Preface¶
This article mainly introduces how to quickly train and infer using the sound classification framework. This article will focus on the simplest way to introduce its usage. For more advanced features, you need to refer to the documentation from the source code. Training and inference can be achieved with just three lines of code.
Source Code Address: https://github.com/yeyupiaoling/AudioClassification-Pytorch
Installation Environment¶
Anaconda was used, and a virtual environment with Python 3.11 was created.
- First, install the GPU version of PyTorch 2.5.1. If you have already installed it, you can skip this step.
conda install pytorch==2.5.1 torchvision==0.20.1 torchaudio==2.5.1 pytorch-cuda=11.8 -c pytorch -c nvidia
- Install the sound classification
maclslibrary using pip with the following command:
python -m pip install macls -U -i https://pypi.tuna.tsinghua.edu.cn/simple
Data Preparation¶
The author provides a small dataset. Download Address. You can download it and use it directly, or refer to the format to generate your own data list.
The code to generate the data list is as follows. Just prepare the data folder in the format of dataset/audio/[folders for various sounds], then execute the following code to generate the data list.
import os
from sklearn.model_selection import train_test_split
def create_list(audio_dir, list_dir):
f_list = open(os.path.join(list_dir, 'label_list.txt'), 'w', encoding='utf-8')
f_train = open(os.path.join(list_dir, 'train_list.txt'), 'w', encoding='utf-8')
f_test = open(os.path.join(list_dir, 'test_list.txt'), 'w', encoding='utf-8')
audio_list = []
for i, name in enumerate(os.listdir(audio_dir)):
f_list.write(name + '\n')
animal_dir = os.path.join(audio_dir, name)
for file in os.listdir(animal_dir):
if not file.endswith('.wav'):
continue
audio_path = os.path.join(animal_dir, file).replace('\\', '/')
audio_list.append(f"{audio_path}\t{i}\n")
train_list, test_list = train_test_split(audio_list, test_size=0.1, random_state=42)
for line in train_list:
f_train.write(line)
for line in test_list:
f_test.write(line)
if __name__ == '__main__':
create_list(audio_dir='dataset/audio', list_dir="dataset/")
Training¶
Training with this framework is very simple, with only three core lines of code:
from macls.trainer import MAClsTrainer
# Get the trainer
trainer = MAClsTrainer(configs="cam++", use_gpu=True)

**ENTRIES SUPPLIED**
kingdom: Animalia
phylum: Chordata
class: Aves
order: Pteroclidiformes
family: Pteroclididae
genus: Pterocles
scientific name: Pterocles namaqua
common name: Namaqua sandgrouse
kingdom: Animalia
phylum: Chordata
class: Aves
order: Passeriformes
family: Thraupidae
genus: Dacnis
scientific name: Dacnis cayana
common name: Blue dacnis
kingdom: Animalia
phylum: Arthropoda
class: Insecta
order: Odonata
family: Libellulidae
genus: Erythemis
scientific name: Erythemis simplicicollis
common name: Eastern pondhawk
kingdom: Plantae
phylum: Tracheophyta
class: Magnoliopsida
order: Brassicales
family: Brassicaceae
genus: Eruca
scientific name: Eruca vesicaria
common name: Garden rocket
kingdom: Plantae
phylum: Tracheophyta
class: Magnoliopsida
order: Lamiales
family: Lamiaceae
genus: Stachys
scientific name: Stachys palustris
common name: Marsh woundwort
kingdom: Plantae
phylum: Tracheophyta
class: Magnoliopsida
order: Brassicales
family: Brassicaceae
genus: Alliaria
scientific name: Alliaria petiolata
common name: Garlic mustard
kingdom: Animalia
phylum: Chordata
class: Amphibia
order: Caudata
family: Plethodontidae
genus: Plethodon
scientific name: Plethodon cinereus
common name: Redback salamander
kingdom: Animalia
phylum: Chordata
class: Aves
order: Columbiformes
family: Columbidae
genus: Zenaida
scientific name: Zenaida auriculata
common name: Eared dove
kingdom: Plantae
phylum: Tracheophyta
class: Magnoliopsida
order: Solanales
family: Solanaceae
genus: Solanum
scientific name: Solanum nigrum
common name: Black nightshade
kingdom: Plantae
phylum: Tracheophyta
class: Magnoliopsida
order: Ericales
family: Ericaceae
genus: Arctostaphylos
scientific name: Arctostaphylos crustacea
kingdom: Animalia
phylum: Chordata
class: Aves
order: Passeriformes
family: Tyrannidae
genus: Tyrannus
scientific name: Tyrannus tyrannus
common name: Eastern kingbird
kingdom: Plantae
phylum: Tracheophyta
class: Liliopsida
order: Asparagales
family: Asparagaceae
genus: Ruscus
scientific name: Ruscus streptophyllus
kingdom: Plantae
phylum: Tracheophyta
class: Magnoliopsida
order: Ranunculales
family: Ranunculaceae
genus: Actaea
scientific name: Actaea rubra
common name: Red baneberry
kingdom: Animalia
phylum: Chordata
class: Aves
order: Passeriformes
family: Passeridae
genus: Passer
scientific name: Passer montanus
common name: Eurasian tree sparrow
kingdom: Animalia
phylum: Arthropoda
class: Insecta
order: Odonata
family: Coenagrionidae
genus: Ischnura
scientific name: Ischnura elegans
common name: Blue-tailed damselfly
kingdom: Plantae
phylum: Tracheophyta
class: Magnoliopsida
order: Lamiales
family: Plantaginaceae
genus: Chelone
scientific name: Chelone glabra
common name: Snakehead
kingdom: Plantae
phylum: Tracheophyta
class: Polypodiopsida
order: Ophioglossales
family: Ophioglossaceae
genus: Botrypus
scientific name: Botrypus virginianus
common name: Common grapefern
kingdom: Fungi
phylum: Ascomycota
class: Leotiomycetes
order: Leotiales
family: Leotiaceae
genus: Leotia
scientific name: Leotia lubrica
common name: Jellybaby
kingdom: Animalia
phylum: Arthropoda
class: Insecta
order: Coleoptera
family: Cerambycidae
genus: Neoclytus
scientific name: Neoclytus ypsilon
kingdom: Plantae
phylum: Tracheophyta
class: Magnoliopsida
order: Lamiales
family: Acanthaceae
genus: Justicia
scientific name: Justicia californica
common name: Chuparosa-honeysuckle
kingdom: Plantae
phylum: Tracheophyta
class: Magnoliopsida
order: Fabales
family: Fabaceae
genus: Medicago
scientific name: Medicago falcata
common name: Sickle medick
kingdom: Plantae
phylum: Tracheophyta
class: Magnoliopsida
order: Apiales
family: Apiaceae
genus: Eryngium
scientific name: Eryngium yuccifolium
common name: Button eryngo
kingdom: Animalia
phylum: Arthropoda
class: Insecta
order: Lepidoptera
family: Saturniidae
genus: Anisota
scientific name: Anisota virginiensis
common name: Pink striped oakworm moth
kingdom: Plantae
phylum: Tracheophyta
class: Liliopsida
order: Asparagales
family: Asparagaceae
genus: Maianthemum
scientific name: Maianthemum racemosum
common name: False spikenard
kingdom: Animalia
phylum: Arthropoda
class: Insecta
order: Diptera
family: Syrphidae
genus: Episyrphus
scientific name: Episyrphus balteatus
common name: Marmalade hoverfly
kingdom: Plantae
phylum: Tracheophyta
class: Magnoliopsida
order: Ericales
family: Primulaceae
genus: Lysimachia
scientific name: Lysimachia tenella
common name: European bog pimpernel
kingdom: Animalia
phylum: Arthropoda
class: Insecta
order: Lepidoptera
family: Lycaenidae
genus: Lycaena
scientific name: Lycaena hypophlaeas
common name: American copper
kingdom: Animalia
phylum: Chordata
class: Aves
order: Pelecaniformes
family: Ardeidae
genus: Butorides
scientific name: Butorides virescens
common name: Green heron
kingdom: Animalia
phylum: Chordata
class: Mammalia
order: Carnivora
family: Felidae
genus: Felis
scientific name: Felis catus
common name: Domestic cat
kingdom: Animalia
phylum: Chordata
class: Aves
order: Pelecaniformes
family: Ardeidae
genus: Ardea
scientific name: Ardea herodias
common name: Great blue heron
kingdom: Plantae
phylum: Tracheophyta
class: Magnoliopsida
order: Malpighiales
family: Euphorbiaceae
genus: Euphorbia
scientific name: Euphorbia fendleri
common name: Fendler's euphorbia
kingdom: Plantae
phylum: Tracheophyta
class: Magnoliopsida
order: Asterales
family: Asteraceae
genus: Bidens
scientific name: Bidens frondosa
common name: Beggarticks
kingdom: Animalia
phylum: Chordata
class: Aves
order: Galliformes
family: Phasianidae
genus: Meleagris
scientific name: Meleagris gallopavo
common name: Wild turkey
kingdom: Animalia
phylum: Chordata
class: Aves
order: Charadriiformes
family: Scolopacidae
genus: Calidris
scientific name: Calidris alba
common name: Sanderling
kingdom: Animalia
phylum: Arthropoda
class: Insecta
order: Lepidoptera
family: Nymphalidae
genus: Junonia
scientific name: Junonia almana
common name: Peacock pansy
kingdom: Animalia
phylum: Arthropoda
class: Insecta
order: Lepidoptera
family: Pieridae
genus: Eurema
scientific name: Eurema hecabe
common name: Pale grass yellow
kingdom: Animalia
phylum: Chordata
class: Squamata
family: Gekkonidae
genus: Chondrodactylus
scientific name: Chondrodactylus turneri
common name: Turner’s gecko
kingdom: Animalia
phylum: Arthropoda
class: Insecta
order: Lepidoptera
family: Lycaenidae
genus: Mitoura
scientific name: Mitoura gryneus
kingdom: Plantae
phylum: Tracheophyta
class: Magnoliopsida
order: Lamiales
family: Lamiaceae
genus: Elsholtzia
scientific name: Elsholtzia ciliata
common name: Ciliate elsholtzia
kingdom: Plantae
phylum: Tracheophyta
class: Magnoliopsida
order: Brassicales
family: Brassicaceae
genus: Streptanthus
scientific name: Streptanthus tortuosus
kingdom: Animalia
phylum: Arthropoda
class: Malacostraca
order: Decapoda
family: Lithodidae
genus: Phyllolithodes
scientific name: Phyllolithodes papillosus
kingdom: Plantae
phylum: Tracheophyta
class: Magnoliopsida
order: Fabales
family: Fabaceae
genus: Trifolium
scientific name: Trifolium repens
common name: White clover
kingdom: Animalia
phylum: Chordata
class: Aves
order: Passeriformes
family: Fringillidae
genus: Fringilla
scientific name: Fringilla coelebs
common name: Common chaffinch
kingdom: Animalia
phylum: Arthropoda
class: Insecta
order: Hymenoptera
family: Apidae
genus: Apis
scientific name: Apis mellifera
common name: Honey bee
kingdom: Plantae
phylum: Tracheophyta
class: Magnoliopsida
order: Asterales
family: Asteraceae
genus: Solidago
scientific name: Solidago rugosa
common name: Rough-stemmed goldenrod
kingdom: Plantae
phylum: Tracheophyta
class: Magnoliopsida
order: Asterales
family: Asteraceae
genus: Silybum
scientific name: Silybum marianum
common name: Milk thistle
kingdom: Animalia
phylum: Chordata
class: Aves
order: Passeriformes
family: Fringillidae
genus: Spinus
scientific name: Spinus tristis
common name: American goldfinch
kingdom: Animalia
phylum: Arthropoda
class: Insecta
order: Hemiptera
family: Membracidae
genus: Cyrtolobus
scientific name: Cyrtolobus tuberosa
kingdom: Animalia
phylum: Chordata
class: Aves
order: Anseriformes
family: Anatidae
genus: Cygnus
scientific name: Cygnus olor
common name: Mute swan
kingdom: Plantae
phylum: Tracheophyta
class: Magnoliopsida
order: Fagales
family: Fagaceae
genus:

**TASK ITEM**
Resume the sound classification article after its last line of training code.

**RESULT FOR THIS EXERCISE**
trainer.train(save_model_path="models/")
Sample output:
2025-03-08 11:59:19.801 | INFO | macls.optimizer:build_optimizer:16 - Successfully created optimizer: Adam, parameters: {'lr': 0.001, 'weight_decay': 1e-05}
2025-03-08 11:59:19.801 | INFO | macls.optimizer:build_lr_scheduler:31 - Successfully created learning rate scheduler: WarmupCosineSchedulerLR, parameters: {'min_lr': 1e-05, 'max_lr': 0.001, 'warmup_epoch': 5, 'fix_epoch': 60, 'step_per_epoch': 1}
2025-03-08 11:59:20.414 | INFO | macls.utils.checkpoint:load_model:85 - Successfully restored model parameters and optimizer parameters: models/CAMPPlus_Fbank\last_model
2025-03-08 11:59:20.417 | INFO | macls.trainer:train:334 - Training data: 70
Performing evaluation: 0%| | 0/1 [00:00<?, ?it/s]2025-03-08 11:59:31.553 | INFO | macls.trainer:__train_epoch:277 - Train epoch: [31/60], batch: [1/1], loss: 0.05312, accuracy: 0.96875, learning rate: 0.00057545, speed: 0.72 data/sec, eta: 0:05:22
2025-03-08 11:59:31.556 | INFO | macls.trainer:train:356 - ======================================================================
Performing evaluation: 100%|██████████| 1/1 [00:01<00:00, 1.22s/it]
2025-03-08 11:59:32.786 | INFO | macls.trainer:train:358 - Test epoch: 31, time/epoch: 0:00:12.367833, loss: 0.00298, accuracy: 1.00000
2025-03-08 11:59:32.786 | INFO | macls.trainer:train:360 - ======================================================================
Inference¶
Inference is also very simple, as follows:
from macls.predict import MAClsPredictor
# Get the predictor
predictor = MAClsPredictor(configs="cam++",
model_path='models/CAMPPlus_Fbank/best_model/',
use_gpu=True,
log_level="ERROR")
audio_path = "dataset/cat.wav"
label, score = predictor.predict(audio_data=audio_path)
print(f'Prediction result label: {label}, score: {score}')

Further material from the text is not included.